* **TEXT BLOCK**:
Segment Open
Ben Uri Research Unit

for the study and digital recording of the Jewish, Refugee and wide Immigrant contribution to British visual culture since 1900.


David Bates artist

David Bates was born in China in 1929, the son of a Methodist missionary and headmaster, and returned to England with his family in 1931. He studied at Stockport Polytechnic, the West of England College of Art, Bristol, and the Royal College of Art. Committed to realism and naturalism, he painted working-class life, industrial landscapes and the Potteries. He later taught in Nottingham and Preston.David Bates died in England in 2024.

Born: 1929 China

Died: 2024 England

Year of Migration to the UK: 1931

Other name/s: David Frederick Bates


Biography

Artist David Bates was born in China in 1929. The son of a Methodist missionary and headmaster, he returned to England with his family in 1931, after the rise of the Kuomintang forced his parents to leave. Over the next few years the family moved several times, before settling in Stockport in Cheshire in 1940. Bates attended Stockport Polytechnic and, in 1945, enrolled at the West of England College of Art in Bristol, where he studied for four years.
Segment Closed
* **EXERCISE REQUIREMENTS**: List every school or college the profile of David Bates says he studied at. The lines that follow have no connection to the profile of David Bates.

* **EXTRACTED ENTRIES**:
Segment Open
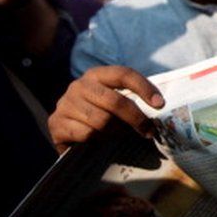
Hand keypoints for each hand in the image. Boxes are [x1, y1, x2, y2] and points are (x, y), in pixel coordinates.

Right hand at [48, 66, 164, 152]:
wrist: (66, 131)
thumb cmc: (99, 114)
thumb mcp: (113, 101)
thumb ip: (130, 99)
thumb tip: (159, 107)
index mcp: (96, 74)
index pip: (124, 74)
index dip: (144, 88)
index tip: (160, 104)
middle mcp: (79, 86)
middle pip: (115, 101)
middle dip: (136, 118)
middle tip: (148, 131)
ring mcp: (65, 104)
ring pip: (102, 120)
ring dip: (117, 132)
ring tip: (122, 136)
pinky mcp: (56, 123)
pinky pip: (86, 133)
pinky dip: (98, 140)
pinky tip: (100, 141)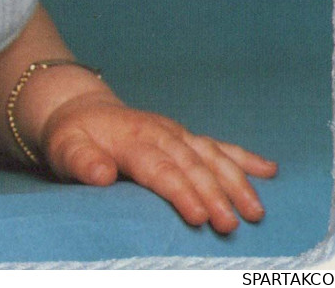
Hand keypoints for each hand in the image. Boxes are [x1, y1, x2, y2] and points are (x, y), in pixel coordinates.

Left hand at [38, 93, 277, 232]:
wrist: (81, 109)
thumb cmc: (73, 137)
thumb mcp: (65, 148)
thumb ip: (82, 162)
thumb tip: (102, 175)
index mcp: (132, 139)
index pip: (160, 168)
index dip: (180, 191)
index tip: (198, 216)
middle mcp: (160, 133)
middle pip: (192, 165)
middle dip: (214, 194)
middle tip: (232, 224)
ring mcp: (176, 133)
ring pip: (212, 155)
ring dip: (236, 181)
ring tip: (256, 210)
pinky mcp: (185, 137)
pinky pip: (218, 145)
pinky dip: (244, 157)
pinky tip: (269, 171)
Segment Closed
* **ANSWER SPACE**:
- Stockport Polytechnic
- The West of England College of Art, Bristol
- The Royal College of Art